Cela au moins est une certitude, une vérité maintes fois confirmée par l’expérience, autant celle de médecin que celle de ministre : nul ne doit mourir seul, sans la main d’un proche, sans le secours d’un soignant et si possible avec l’un et l’autre. Le soignant n’est pas toujours nécessaire mais il est très souvent nécessaire qu’il accompagne l’accompagnant, l’appuie, le rassure sur la qualité de ses gestes, ne le laisse lui non plus pas seul.

Cela suppose « des moyens », comme on dit : développer les équipes mobiles de soins palliatifs, soutenir les réseaux de gérontologie et de soins palliatifs, faire qu’aucun EHPAD ne soit sans lien avec une structure de soins palliatifs, et ne puisse bénéficier de l’appui d’une infirmière la nuit, fût-ce dans le cadre d’une mutualisation entre 2 ou 3 EHPAD ou avec un service hospitalier. Je n’ai pu inscrire ces mesures dans la loi que j’ai élaborée autrement qu’en écrivant « favoriser », « développer » .. Mais ce doit être le prochain pas dès que la contrainte financière se désserera.

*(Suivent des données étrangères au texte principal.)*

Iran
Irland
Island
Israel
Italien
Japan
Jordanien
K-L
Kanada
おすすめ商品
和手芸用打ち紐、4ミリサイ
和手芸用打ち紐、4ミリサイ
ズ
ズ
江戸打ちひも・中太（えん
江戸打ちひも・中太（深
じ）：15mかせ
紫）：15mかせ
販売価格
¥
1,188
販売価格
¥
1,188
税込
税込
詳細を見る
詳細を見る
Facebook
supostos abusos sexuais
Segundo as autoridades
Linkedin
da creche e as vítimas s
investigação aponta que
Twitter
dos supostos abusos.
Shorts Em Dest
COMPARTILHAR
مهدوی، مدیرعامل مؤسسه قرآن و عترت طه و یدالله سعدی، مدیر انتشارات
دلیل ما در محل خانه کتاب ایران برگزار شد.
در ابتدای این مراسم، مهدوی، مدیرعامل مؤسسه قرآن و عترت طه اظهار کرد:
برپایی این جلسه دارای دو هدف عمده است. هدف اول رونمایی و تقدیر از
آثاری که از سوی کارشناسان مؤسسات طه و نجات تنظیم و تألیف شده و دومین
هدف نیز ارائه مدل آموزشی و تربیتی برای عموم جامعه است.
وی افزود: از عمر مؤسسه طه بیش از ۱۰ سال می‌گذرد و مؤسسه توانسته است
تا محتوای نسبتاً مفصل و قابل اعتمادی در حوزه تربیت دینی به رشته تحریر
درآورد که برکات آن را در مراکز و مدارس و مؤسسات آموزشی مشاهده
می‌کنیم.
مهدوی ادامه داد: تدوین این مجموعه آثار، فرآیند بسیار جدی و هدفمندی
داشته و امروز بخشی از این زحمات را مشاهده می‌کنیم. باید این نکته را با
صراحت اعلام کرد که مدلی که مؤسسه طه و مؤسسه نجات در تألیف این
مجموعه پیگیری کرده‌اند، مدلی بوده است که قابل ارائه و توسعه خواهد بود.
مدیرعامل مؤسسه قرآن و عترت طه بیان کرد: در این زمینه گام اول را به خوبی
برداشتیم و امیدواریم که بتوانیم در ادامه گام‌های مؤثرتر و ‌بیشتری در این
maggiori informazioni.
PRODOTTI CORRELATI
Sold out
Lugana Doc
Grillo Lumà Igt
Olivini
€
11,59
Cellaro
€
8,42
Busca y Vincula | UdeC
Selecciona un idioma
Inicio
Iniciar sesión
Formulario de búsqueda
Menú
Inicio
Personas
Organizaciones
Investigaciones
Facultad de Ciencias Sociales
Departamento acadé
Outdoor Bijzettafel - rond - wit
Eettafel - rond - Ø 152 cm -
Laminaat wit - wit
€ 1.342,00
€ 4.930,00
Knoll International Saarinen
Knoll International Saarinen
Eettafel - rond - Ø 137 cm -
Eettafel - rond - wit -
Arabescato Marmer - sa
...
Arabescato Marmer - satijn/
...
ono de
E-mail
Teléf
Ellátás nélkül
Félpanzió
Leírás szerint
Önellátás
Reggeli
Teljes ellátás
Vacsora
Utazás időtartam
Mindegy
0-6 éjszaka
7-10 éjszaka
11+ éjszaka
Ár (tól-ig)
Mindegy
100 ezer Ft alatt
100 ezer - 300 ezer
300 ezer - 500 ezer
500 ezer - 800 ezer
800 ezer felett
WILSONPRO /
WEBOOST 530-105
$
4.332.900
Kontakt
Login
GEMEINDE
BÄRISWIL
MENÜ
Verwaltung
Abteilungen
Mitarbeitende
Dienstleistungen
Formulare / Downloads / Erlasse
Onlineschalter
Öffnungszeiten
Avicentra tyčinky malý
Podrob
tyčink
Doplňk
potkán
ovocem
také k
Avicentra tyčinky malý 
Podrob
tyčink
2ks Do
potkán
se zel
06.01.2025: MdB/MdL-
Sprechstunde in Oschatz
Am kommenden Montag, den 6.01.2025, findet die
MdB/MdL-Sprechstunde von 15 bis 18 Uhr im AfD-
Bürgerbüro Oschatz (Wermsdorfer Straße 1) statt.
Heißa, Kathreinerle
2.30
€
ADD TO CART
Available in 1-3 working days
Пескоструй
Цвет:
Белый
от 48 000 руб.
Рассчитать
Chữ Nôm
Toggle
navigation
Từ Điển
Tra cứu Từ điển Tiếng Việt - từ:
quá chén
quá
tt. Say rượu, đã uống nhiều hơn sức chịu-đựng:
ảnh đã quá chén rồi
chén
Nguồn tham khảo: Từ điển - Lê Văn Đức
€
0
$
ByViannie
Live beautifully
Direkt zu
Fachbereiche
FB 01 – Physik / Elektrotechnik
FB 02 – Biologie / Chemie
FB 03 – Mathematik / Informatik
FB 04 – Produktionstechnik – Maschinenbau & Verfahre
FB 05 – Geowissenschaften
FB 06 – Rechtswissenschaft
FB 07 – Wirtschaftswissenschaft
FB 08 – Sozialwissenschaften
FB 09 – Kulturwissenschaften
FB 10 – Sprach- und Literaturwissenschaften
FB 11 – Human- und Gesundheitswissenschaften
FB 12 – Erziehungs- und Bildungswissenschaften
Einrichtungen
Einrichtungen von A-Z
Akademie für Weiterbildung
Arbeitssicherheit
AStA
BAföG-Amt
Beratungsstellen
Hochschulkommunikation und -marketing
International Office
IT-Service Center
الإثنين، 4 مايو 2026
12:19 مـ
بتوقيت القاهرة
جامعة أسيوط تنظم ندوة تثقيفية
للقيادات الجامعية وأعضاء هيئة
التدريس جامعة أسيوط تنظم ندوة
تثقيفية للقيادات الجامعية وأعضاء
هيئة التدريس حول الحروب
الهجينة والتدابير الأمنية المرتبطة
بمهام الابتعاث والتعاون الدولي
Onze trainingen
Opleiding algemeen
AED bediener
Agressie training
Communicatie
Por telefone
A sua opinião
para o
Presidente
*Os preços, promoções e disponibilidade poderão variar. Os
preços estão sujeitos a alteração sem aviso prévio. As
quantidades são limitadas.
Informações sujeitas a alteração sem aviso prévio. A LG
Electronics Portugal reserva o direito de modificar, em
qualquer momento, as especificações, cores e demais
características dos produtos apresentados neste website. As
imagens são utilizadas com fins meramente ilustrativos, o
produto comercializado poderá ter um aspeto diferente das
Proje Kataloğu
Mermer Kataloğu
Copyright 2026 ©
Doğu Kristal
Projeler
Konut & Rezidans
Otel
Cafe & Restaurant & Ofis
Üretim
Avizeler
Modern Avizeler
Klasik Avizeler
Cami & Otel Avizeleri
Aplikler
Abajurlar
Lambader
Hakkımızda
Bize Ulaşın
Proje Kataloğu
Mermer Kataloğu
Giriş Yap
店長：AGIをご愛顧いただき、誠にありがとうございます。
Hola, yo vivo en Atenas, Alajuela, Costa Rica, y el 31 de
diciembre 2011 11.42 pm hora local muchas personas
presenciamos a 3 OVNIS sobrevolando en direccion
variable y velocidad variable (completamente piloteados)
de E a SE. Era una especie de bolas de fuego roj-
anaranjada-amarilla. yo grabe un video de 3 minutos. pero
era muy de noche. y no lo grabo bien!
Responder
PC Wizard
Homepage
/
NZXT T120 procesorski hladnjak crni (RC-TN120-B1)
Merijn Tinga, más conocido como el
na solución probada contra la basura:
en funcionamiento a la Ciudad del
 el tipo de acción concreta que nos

Le Defenseur des Droits aura-t-il un jour à se prononcer sur la bonne  observance de ce droit suprême ? Est-il besoin de dire que je le souhaite, que je l’attends et que dans mon mandat de député j’inclus cette exigence et le devoir d’y concourir.

Vivre dans la dignité

J’ai été très frappée qu’Henri Caillavet meure dans sa 100ième année et si je ne me suis bien sûr pas réjouie de sa mort, je l’ai fait de constater que cette mort fut tardive et naturelle.

Henri Caillavet, ancien Ministre, parlementaire prestigieux, auteur de nombreuses lois et projets de lois, a présidé à deux reprises l’association « Droit de Mourir dans la Dignité ». Je ne sais rien de sa mort, ni des années qui l’ont précédée, mais je pense qu’elles furent en conformité avec cette dignité dont il a été l’ardent défenseur.

Il démontre en tout cas qu’on peut aborder le grand, voire le très grand âge, et demeurer dans cette dignité et dans ce désir de vivre qui est celui des candidats centenaires. Tous les gériatres le confirment : la demande d’euthanasie est très rare quand l’âge prévisible de la mort approche et c’est tant mieux.

Cette disposition n’est pour autant pas générale : beaucoup (en proportion des autres décennies) d’âgés se suicident. A chaque dizaine d’années que l’on gagne, le taux de suicide augmente. Au dessus de 80 ans, il est trois fois supérieur à la moyenne nationale tous âges confondus (44/100 000 au lieu de 15/100 000) et 3000 âgés se suicident chaque année.

Je n’ai pas de chiffre précis, on s’en doute, mais l’expérience des médecins et en particulier des gériatres montre que la demande d’euthanasie de la part de la personne elle-même est à ces âges pratiquement nulle (ce n’est pas le cas de la demande des familles).

Tout se passe comme si les âgés qui voulaient en finir avec la vie ne comptaient que sur eux-mêmes. Leur suicide est radical, sans possibilité de voir leur main retenue et se fait par arme à feu, pendaison ou défenestration. Hors de ce groupe, relativement faible en nombre, plus la vie devient vulnérable et fragile, plus on a à la défendre, plus on désire continuer à vivre. L’expérience de mes malades m’a aussi enseigné ce principe.

Henri Caillavet (et heureusement tant d’autres) a démontré que l’on pouvait vivre jusqu’au bout dans la dignité, et je l’espère davantage : dans l’honneur, le respect et l’affection, le bien être.